Required actions:
**A.** According to the Benton Township article, which township borders Benton Township to the southwest?
**B.** Translate this sentence from the Benton Township article into Spanish: "Benton Township is also the location of the Ottawa National Wildlife Refuge and Crane Creek State Park."
**C.** Carry on the Benton Township article, picking up after its final sentence.

[Start Document extract]

Benton Township is one of the twelve townships of Ottawa County, Ohio, United States.  The 2000 census found 2,621 people in the township, 2,232 of whom lived in the unincorporated portions of the township.

Geography
Located in the northwestern part of the county, it borders the following townships:
Jerusalem Township, Lucas County - north
Carroll Township - east
Salem Township - southeast
Harris Township - south
Clay Township - southwest
Allen Township - northwest

The village of Rocky Ridge lies in the southeastern part of the township, and the unincorporated community of Graytown lies in the township's southwest.

Benton Township is also the location of the Ottawa National Wildlife Refuge and Crane Creek State Park.

Name and history
Statewide, other Benton Townships are located in Hocking, Monroe, Paulding, and Pike counties.

[End Document extract]
[Start Given records]

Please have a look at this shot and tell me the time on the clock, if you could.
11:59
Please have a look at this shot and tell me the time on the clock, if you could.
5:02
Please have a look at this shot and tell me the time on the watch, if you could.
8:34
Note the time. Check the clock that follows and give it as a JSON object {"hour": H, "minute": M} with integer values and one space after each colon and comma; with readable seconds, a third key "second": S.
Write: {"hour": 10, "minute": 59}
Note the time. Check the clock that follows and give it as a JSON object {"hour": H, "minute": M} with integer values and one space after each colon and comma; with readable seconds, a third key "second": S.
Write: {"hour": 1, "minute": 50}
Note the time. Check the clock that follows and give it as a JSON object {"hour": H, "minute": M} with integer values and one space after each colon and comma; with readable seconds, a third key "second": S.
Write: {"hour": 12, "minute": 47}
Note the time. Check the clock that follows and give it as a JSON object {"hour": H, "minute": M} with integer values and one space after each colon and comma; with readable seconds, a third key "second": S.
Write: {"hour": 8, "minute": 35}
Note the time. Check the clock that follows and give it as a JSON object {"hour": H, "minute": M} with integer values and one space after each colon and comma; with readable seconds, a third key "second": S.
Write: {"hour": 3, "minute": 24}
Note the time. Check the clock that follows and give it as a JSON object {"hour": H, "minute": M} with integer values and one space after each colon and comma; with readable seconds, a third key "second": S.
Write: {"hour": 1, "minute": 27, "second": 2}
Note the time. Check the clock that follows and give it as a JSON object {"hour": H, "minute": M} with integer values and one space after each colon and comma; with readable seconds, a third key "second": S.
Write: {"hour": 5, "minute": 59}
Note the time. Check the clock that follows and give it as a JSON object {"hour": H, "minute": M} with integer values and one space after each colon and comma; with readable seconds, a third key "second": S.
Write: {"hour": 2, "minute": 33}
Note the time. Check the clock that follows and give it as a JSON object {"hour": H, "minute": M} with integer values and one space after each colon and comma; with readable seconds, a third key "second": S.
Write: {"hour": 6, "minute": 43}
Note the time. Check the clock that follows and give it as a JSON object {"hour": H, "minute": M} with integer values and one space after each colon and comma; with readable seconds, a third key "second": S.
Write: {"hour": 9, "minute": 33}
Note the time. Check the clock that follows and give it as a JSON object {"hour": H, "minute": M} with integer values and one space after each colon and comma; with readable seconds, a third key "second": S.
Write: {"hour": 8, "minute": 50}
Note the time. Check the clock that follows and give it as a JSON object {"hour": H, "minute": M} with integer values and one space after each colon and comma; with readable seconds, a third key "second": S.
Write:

[End Given records]

Outputs by task:
**A.** Clay Township

**B.** Benton Township es también la ubicación del Refugio Nacional de Vida Silvestre Ottawa y del Parque Estatal Crane Creek.

**C.**
Government
The township is governed by a three-member board of trustees, who are elected in November of odd-numbered years to a four-year term beginning on the following January 1. Two are elected in the year after the presidential election and one is elected in the year before it. There is also an elected township fiscal officer, who serves a four-year term beginning on April 1 of the year after the election, which is held in November of the year before the presidential election. Vacancies in the fiscal officership or on the board of trustees are filled by the remaining trustees.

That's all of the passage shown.